Cette donnée s’ajoute au déficit hydrique persistant sur l’Amérique du Sud et principalement sur l’Argentine et qui laisse craindre « une révision à la baisse de la production de maïs estimée dans le dernier rapport de l’USDA (ministère américain de l’Agriculture) à 48 millions de tonnes », a estimé Agritel, dont les analystes considèrent qu’elle est très optimiste.

Ces données soutiennent le maïs et mettent au second plan pour l’instant les craintes liées à la propagation de l’épidémie d’influenza aviaire en France, laquelle a conduit les autorités à abattre des centaines de milliers de canards dans le Sud-Ouest, afin de tenter d’endiguer la pandémie.

L’appétit de la Chine

Ces prix soutenus sont évidemment la conséquence de l’appétit de la Chine sur le marché mondial et de la faible récolte française de l’été dernier, en net recul par rapport à celle de la campagne précédente, abondante et de qualité. Elle a permis au groupe Sénalia, qui exploite les principaux silos de blés du port de Rouen, de connaître une année « record » en termes de résultats lors de son exercice de 2019-2020, selon son directeur général Gilles Kindelberger.

Sénalia a ainsi manutentionné 5,2 Mt de céréales lors de la campagne de 2019-2020.

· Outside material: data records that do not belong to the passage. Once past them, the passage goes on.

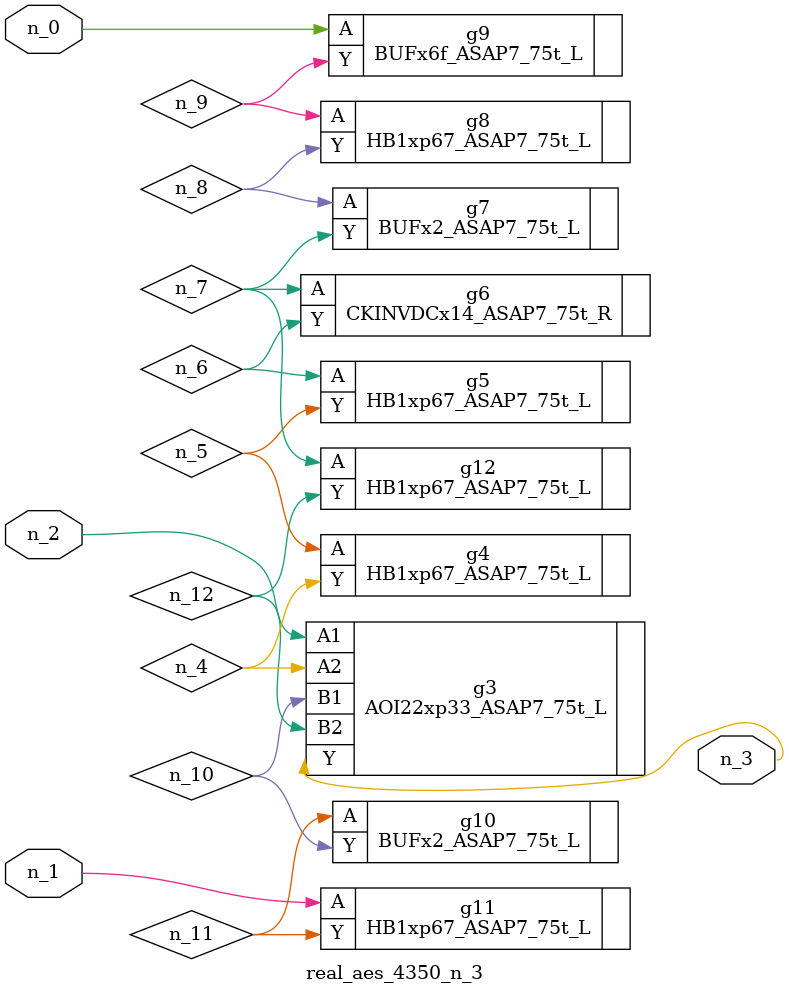
<source format=v>
module real_aes_4350_n_3 (n_0, n_2, n_1, n_3);
input n_0;
input n_2;
input n_1;
output n_3;
wire n_4;
wire n_5;
wire n_7;
wire n_8;
wire n_12;
wire n_6;
wire n_9;
wire n_10;
wire n_11;
BUFx6f_ASAP7_75t_L g9 ( .A(n_0), .Y(n_9) );
HB1xp67_ASAP7_75t_L g11 ( .A(n_1), .Y(n_11) );
AOI22xp33_ASAP7_75t_L g3 ( .A1(n_2), .A2(n_4), .B1(n_10), .B2(n_12), .Y(n_3) );
HB1xp67_ASAP7_75t_L g4 ( .A(n_5), .Y(n_4) );
HB1xp67_ASAP7_75t_L g5 ( .A(n_6), .Y(n_5) );
CKINVDCx14_ASAP7_75t_R g6 ( .A(n_7), .Y(n_6) );
HB1xp67_ASAP7_75t_L g12 ( .A(n_7), .Y(n_12) );
BUFx2_ASAP7_75t_L g7 ( .A(n_8), .Y(n_7) );
HB1xp67_ASAP7_75t_L g8 ( .A(n_9), .Y(n_8) );
BUFx2_ASAP7_75t_L g10 ( .A(n_11), .Y(n_10) );
endmodule
</source>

« C’est une année record aussi en orge de brasserie, puisqu’on augmente de plus en plus ce produit chez Sénalia », a souligné M. Kindelberger, lors d’un entretien à l’AFP. Il a vanté la « forte capacité d’allotement » et donc d’isolement des lots, notamment par variété, de son groupe. Ce dernier a chargé lors du dernier exercice « plus de 550 000 tonnes d’orges de brasserie à destination du monde entier ».

Fin de contrat

Seul point noir, la fin du contrat avec Saint-Louis, filiale française du sucrier allemand Südzucker, qui sera interrompu au 30 septembre 2021, et qui laisse le terminal sucrier de Sénalia sans débouché. Le groupe, qui a réalisé 34 millions d’euros de chiffre d’affaires en 2019-2020, compte toutefois continuer à investir.

Outre la construction de son nouveau siège social, dont les travaux doivent s’achever au quatrième trimestre de 2021, le groupe investit dans la « remise en état de deux portiques de chargement sur le site de Rouen qui vont arriver en juillet, août 2022 », pour un montant de près de six millions d’euros, selon M. Kindelberger.

Vers 16 heures sur Euronext, la tonne de maïs reculait de 0,50 euro sur l’échéance de mars, à 200 euros, et de 75 centimes sur l’échéance de juin, à 200 euros.

La tonne de blé, quant à elle, perdait 1,75 euro sur le contrat de mars, à 216 euros, et 1,25 euro sur celui de mai, à 213,25 euros.